## DATA LISTING
━━━━━━━━━━
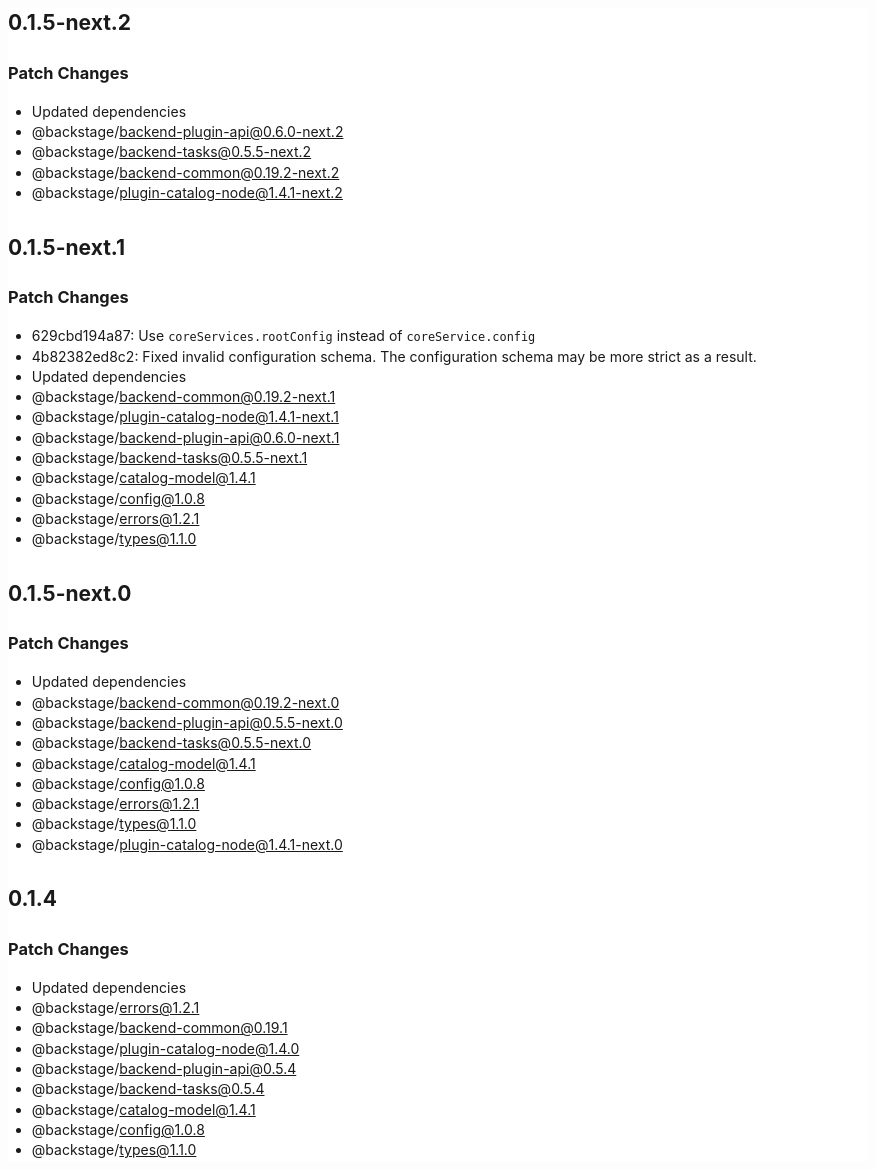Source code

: ## 0.1.5-next.2

### Patch Changes

- Updated dependencies
 - @backstage/backend-plugin-api@0.6.0-next.2
 - @backstage/backend-tasks@0.5.5-next.2
 - @backstage/backend-common@0.19.2-next.2
 - @backstage/plugin-catalog-node@1.4.1-next.2

## 0.1.5-next.1

### Patch Changes

- 629cbd194a87: Use `coreServices.rootConfig` instead of `coreService.config`
- 4b82382ed8c2: Fixed invalid configuration schema. The configuration schema may be more strict as a result.
- Updated dependencies
 - @backstage/backend-common@0.19.2-next.1
 - @backstage/plugin-catalog-node@1.4.1-next.1
 - @backstage/backend-plugin-api@0.6.0-next.1
 - @backstage/backend-tasks@0.5.5-next.1
 - @backstage/catalog-model@1.4.1
 - @backstage/config@1.0.8
 - @backstage/errors@1.2.1
 - @backstage/types@1.1.0

## 0.1.5-next.0

### Patch Changes

- Updated dependencies
 - @backstage/backend-common@0.19.2-next.0
 - @backstage/backend-plugin-api@0.5.5-next.0
 - @backstage/backend-tasks@0.5.5-next.0
 - @backstage/catalog-model@1.4.1
 - @backstage/config@1.0.8
 - @backstage/errors@1.2.1
 - @backstage/types@1.1.0
 - @backstage/plugin-catalog-node@1.4.1-next.0

## 0.1.4

### Patch Changes

- Updated dependencies
 - @backstage/errors@1.2.1
 - @backstage/backend-common@0.19.1
 - @backstage/plugin-catalog-node@1.4.0
 - @backstage/backend-plugin-api@0.5.4
 - @backstage/backend-tasks@0.5.4
 - @backstage/catalog-model@1.4.1
 - @backstage/config@1.0.8
 - @backstage/types@1.1.0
━━━━━━━━━━
## WHAT TO WORK ON
Count how many lines of the entries contain the word "plugin"; only the number should appear in the reply.

## RESPONSE AREA
8